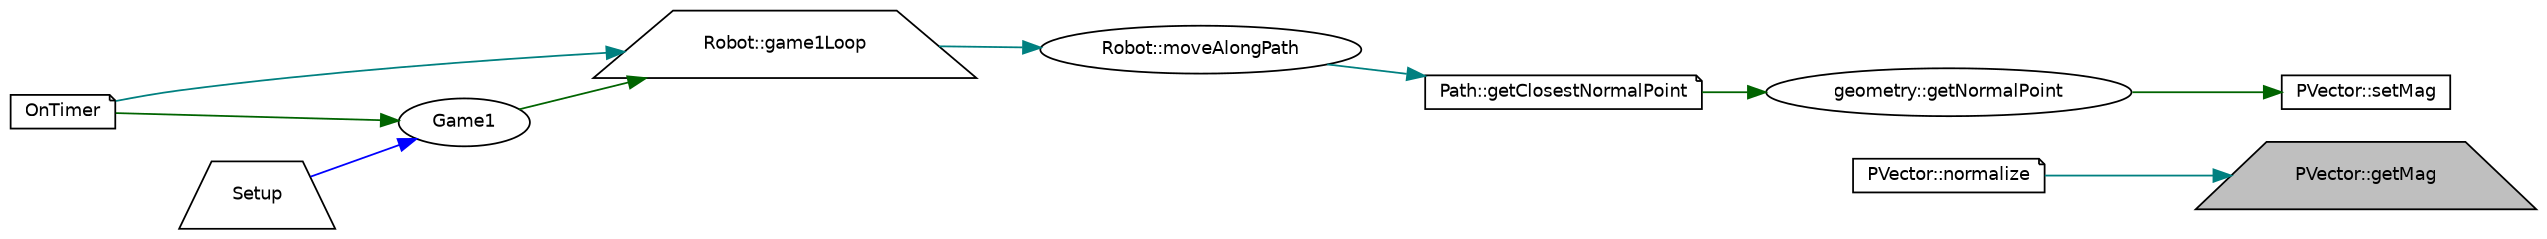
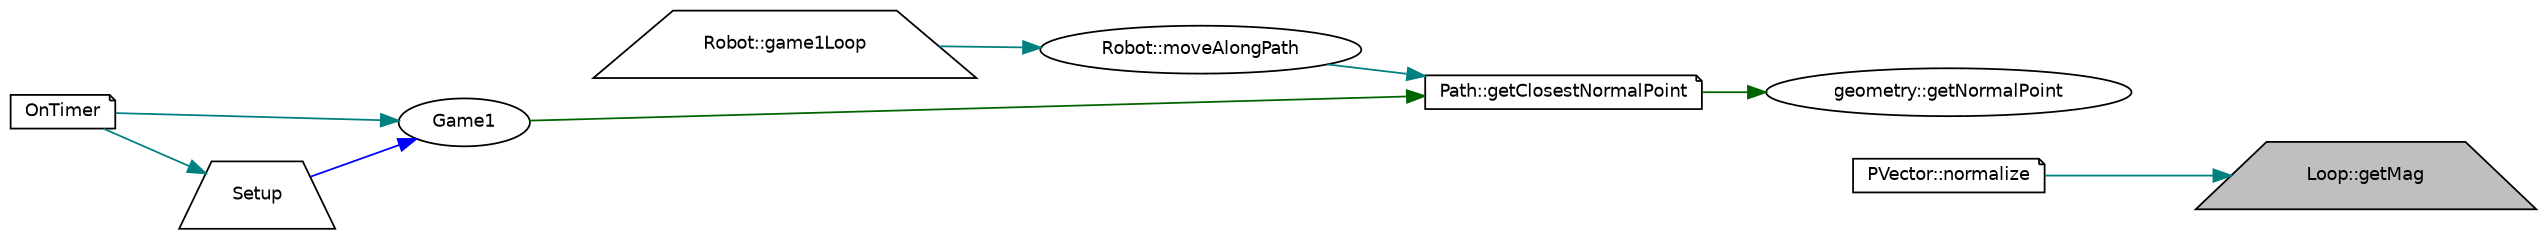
  digraph {
    rankdir=RL
    node [color=black fillcolor=white fontname=Helvetica fontsize=10 shape=trapezium style=filled]
    edge [color=teal dir=back fontname=Helvetica fontsize=10 labelfontname=Helvetica labelfontsize=10 style=solid]
-   n1 [fillcolor=grey75 fontcolor=black height=0.2 label="PVector::getMag" width=0.4]
+   n1 [fillcolor=grey75 fontcolor=black height=0.2 label="Loop::getMag" width=0.4]
    n2 [height=0.2 label="PVector::normalize" shape=note width=0.4]
-   n3 [height=0.2 label="PVector::setMag" shape=box width=0.4]
    n4 [height=0.2 label="geometry::getNormalPoint" shape=ellipse width=0.4]
    n5 [height=0.2 label="Path::getClosestNormalPoint" shape=note width=0.4]
    n6 [height=0.2 label="Robot::moveAlongPath" shape=ellipse width=0.4]
    n7 [height=0.2 label="Robot::game1Loop" width=0.4]
    n8 [height=0.2 label=Game1 shape=ellipse width=0.4]
    n9 [height=0.2 label=OnTimer shape=note width=0.4]
    n10 [height=0.2 label=Setup width=0.4]
    n1 -> n2
-   n3 -> n4 [color=darkgreen]
    n4 -> n5 [color=darkgreen]
    n5 -> n6
    n6 -> n7
-   n7 -> n8 [color=darkgreen]
-   n8 -> n9 [color=darkgreen]
+   n5 -> n8 [color=darkgreen]
+   n8 -> n9
    n8 -> n10 [color=blue]
-   n7 -> n9
+   n10 -> n9
  }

[To do] Retype the listing above line for line, with no changes. Leave out both pictures.

[Result]
  digraph {
    rankdir=RL
    node [color=black fillcolor=white fontname=Helvetica fontsize=10 shape=trapezium style=filled]
    edge [color=teal dir=back fontname=Helvetica fontsize=10 labelfontname=Helvetica labelfontsize=10 style=solid]
-   n1 [fillcolor=grey75 fontcolor=black height=0.2 label="PVector::getMag" width=0.4]
+   n1 [fillcolor=grey75 fontcolor=black height=0.2 label="Loop::getMag" width=0.4]
    n2 [height=0.2 label="PVector::normalize" shape=note width=0.4]
-   n3 [height=0.2 label="PVector::setMag" shape=box width=0.4]
    n4 [height=0.2 label="geometry::getNormalPoint" shape=ellipse width=0.4]
    n5 [height=0.2 label="Path::getClosestNormalPoint" shape=note width=0.4]
    n6 [height=0.2 label="Robot::moveAlongPath" shape=ellipse width=0.4]
    n7 [height=0.2 label="Robot::game1Loop" width=0.4]
    n8 [height=0.2 label=Game1 shape=ellipse width=0.4]
    n9 [height=0.2 label=OnTimer shape=note width=0.4]
    n10 [height=0.2 label=Setup width=0.4]
    n1 -> n2
-   n3 -> n4 [color=darkgreen]
    n4 -> n5 [color=darkgreen]
    n5 -> n6
    n6 -> n7
-   n7 -> n8 [color=darkgreen]
-   n8 -> n9 [color=darkgreen]
+   n5 -> n8 [color=darkgreen]
+   n8 -> n9
    n8 -> n10 [color=blue]
-   n7 -> n9
+   n10 -> n9
  }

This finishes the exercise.